- Nqaba Bhanga will relinquish his mayoral chain in seven days’ time and elections for a new mayor will be held in Nelson Mandela Bay.
- The Port Elizabeth High Court has ordered speaker of the Nelson Mandela Bay metro to convene a council meeting within seven days to elect the new executive mayor.
- Bhanga was elected mayor of Nelson Mandela Bay on 4 December during a chaotic council meeting presided by Patriotic Alliance councillor Marlon Daniels.
After 46 days in office, Nelson Mandela Bay Mayor Nqaba Bhanga will relinquish his mayoral chain in seven days’ time, and elections for a new mayor will be held in the metro.
This is after Bhanga and Eastern Cape Cooperative Governance and Traditional Affairs MEC Xolile Nqatha reached an out of court settlement on Tuesday in the legal case launched by Nqatha, challenging the lawfulness of Bhanga’s 4 December electoral victory.
Bhanga was elected mayor of Nelson Mandela Bay during a chaotic council meeting presided over by Patriotic Alliance councillor Marlon Daniels.
This after presiding officer, council speaker Buyelwa Mafaya, was forcefully removed from her chair by three men who stormed the chambers.
Daniels was elected by a majority of councillors to take over as speaker of the council that elected Nqatha.
The metro had been without a full-time mayor for nearly a year after late UDM leader Mongameli Bobani was booted out through a motion of no confidence.
The Democratic Alliance announced that it had decided to put Nelson Mandela Bay residents first, opting not to waste valuable taxpayer money on a long, drawn-out legal battle with Nqatha.
In a statement on Tuesday, DA provincial chairperson Andrew Whitfield announced: "Today, 19 January 2021, the DA and MEC Nqatha settled the matter out of court, wherein it was agreed that Cllr Bhanga remains on as executive mayor, until such time as council meets to hold fresh elections."
"As part of the settlement, which has been made an order of the court, the Speaker, ANC councillor Buyelwa Mafaya, has been instructed that she must call a Special Council Meeting within seven days," he added.
"It has been made crystal clear that the only issue to be addressed in this meeting is the election of an executive mayor. The Speaker must ensure the meeting takes place, is completed, and that an executive mayor is elected. The DA will be attending this meeting in good faith, with the intent of removing any shadow of doubt around the legitimacy of the mayoral appointment."
Whitfield claimed that, over the past two months, under a coalition of good governance, the fortunes of Nelson Mandela Bay had started to turn around.
"Since taking office, a concerted effort has been made to stop the rampant spread of Covid-19, and as a result, the City has seen new infection numbers dropping.
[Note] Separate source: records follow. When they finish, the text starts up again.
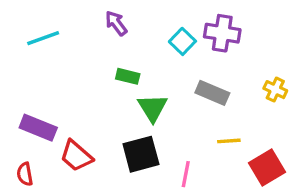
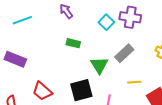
gray rectangle: (212, 93) -> (124, 53), turned -66
green triangle: (153, 108) -> (99, 65), moved
purple rectangle: (38, 128) -> (15, 59), moved

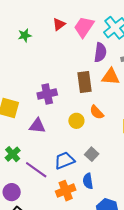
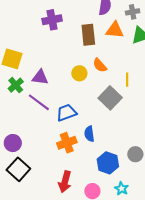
purple cross: (47, 94) -> (52, 20), moved
green cross: (13, 154) -> (16, 85), moved
gray square: (92, 154) -> (110, 98), moved, size x1.6
purple line: (36, 170) -> (39, 102), moved

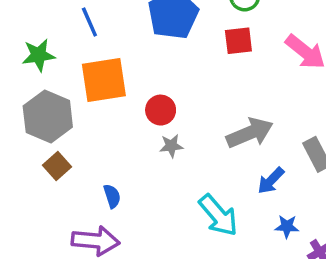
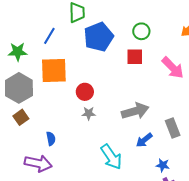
blue line: (89, 22) -> (49, 36), turned 48
blue star: (287, 226) -> (163, 165), moved

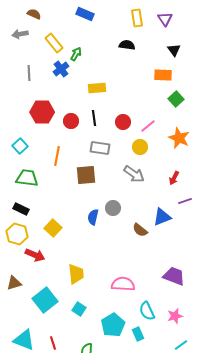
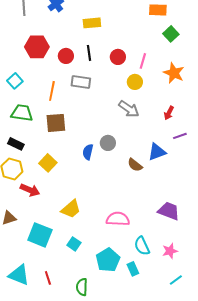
pink line: (148, 126) -> (143, 61), turned -35
gray rectangle: (100, 148) -> (81, 82), moved
brown square: (86, 175) -> (56, 123), moved
yellow trapezoid: (76, 274) -> (71, 209), turned 55
cyan square: (45, 300) -> (40, 235), turned -30

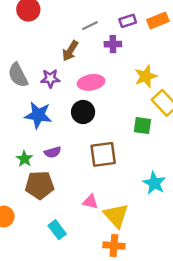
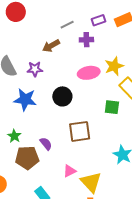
brown arrow: (70, 51) -> (51, 46), turned 30
pink ellipse: (91, 82) -> (89, 73), moved
purple semicircle: (53, 152) -> (46, 144), moved, turned -112
pink triangle: (90, 202) -> (70, 171), turned -40

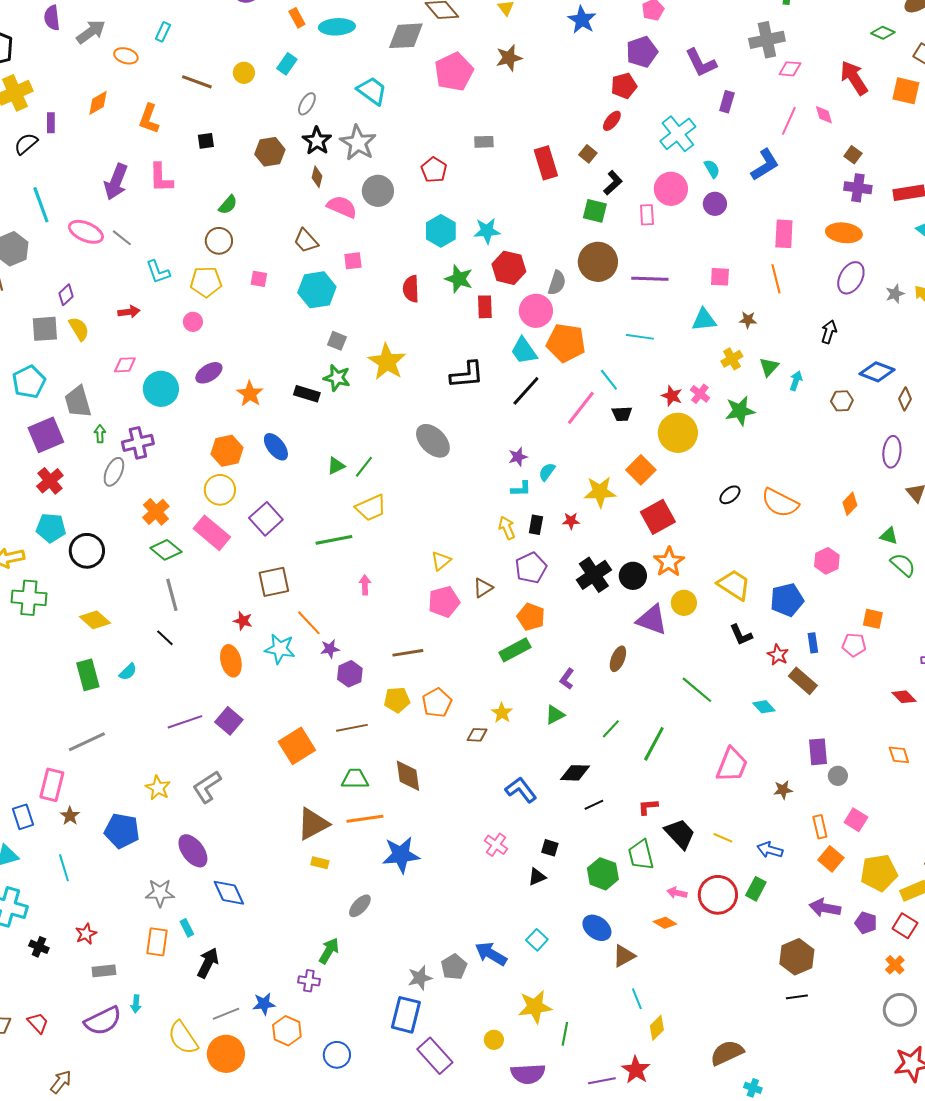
Over R1.4 billion that was withheld from the municipality by National Treasury has been secured," said Whitfield.
Nqatha welcomed the out of court settlement endorsed by the Port Elizabeth High Court.
According to a statement from the Eastern Cape Cogta, the court has declared that:
- The election of the executive mayor was inconsistent with the Constitution of the Republic of South Africa and is invalid;
- The election of the acting speaker was inconsistent with the Constitution of the Republic of South Africa and is invalid;
- The speaker of the Nelson Mandela Bay metro has been ordered to convene a council meeting within seven days to elect the new executive mayor;
- The DA agreed to the out of court settlement.
The department would closely monitor if the Nelson Mandela Bay metro implemented the order, said Cogta spokesperson Makhaya Komisa.
"We welcome the court order as it is in line with our desire to restore rule [of] law and good governance in the Nelson Mandela Bay metro. We urge all parties, individuals and councillors to ensure that this noble goal is achieved," Nqatha said.